Moon landing: Obama greets Apollo 11 crew

Edwin 'Buzz' Aldrin, Michael Collins and Neil Armstrong; Barack Obama

But the President has nothing to say about future manned flights to the Moon or Mars

BY Jack Bremer LAST UPDATED AT 09:58 ON Tue 21 Jul 2009

To mark the 40th anniversary of man walking on the Moon, President Barack Obama invited the three crew members of Apollo 11 to the Oval Office yesterday and vowed to make the mathematics and science skills that sent Buzz Aldrin, Michael Collins and Neil Armstrong (pictured above, left to right) 500,000 miles into space "cool again".

But he was unable to make any promises to the three men about America's future plans for manned space exploration - either back to the Moon, as Armstrong favours, or on to Mars, as Aldrin and Collins have been advocating.

Obama was a seven-year-old living in Hawaii when Armstrong and Aldrin stepped onto the Moon on July 20, 1969. He recalled sitting on his grandfather's shoulders and gazing out to sea when, four days later, the Apollo command module splashed down safely in the Pacific Ocean about 900 miles to the south.

"I remember waving American flags and my grandfather telling me that the Apollo mission was an example of how Americans can do anything they put their minds to," Obama told the astronauts, now approaching their 80th birthdays.

In Britain, because of the time difference, the anniversary is today: Armstrong took his first step just before at 3.56 am BST.

Intriguing in retrospect, the newspaper headline writers did not all jump on Armstrong's famous words "That's one small step for man, one giant leap for mankind". Instead, the science journalists reporting from Houston seemed more intent on telling readers what the Moon was like.

Hence the New York Times headline was: 'Astronauts land on plain; collect rocks, plant flag' followed by the equally un-catchy sub-heading: 'A powdery surface is closely examined'. This picked up on Armstrong's immediate comments about the surface of the Moon. It was, he told Houston, "like a very fine powder, a very fine grain surface" and it had "a soft beauty all its own, like some desert of the United States".

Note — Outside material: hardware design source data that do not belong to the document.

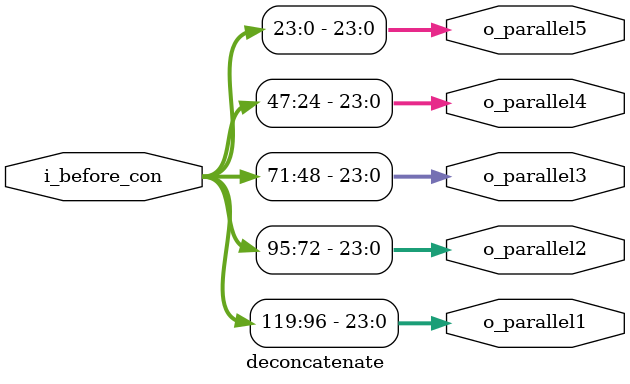
<source format=sv>
`define PARALLEL 5

module deconcatenate(
    input [24*`PARALLEL-1:0] i_before_con,
    output [23:0] o_parallel1,
    output [23:0] o_parallel2,
    output [23:0] o_parallel3,
    output [23:0] o_parallel4,
    output [23:0] o_parallel5

);

assign o_parallel5 = i_before_con[23:0];
assign o_parallel4 = i_before_con[47:24];
assign o_parallel3 = i_before_con[71:48];
assign o_parallel2 = i_before_con[95:72];
assign o_parallel1 = i_before_con[119:96];

endmodule


</source>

The Daily Telegraph, which quaintly referred to Armstrong and Aldrin as 'lunarnauts' not astronauts, headlined its report: 'Americans walk on the Moon' with the sub-heading: "It has a soft beauty all its own".

In a sidebar from Houston, the paper reported Armstrong's 'One small step' line, commenting: "These were probably words that will be remembered for ages to comes and be learned by schoolchildren a thousand years from now." · 

Comments

How about a no brainer for the Obama Adminstration. A cheap and cheerful $300m project that will send a low flying satellite into lunar orbit-to take high definition video of the US flag (and the lunar rovers etc) on the moon surface-to be posted live on the internet upon every orbit,every 24 hours (they already have satellites that can read car number plates from space). It would put a lot of mullahs, jihadists and khilafatists out of business and prevent several hundred thousand young men from being sucked into fundamentalism by such dinosaurs. A biggest bang for the buck in the fight with the forces against modernisation and the war on terror. Why,they could even get commercial sponsorship from the shaving blade manufacturers considering the number of mullah dinosaurs who would then have to shave off their beards! The conspiracy theorists will also be grateful as they will then be able to concentrate on 9-11 and Elvis sightings instead! And yes, 40 years on, everyone (not just the conspiracy theorists) wants to know if the flag and lunar rovers are still there ?! Really $300m to extend the product life cycle of America's greatness, its a no brainer.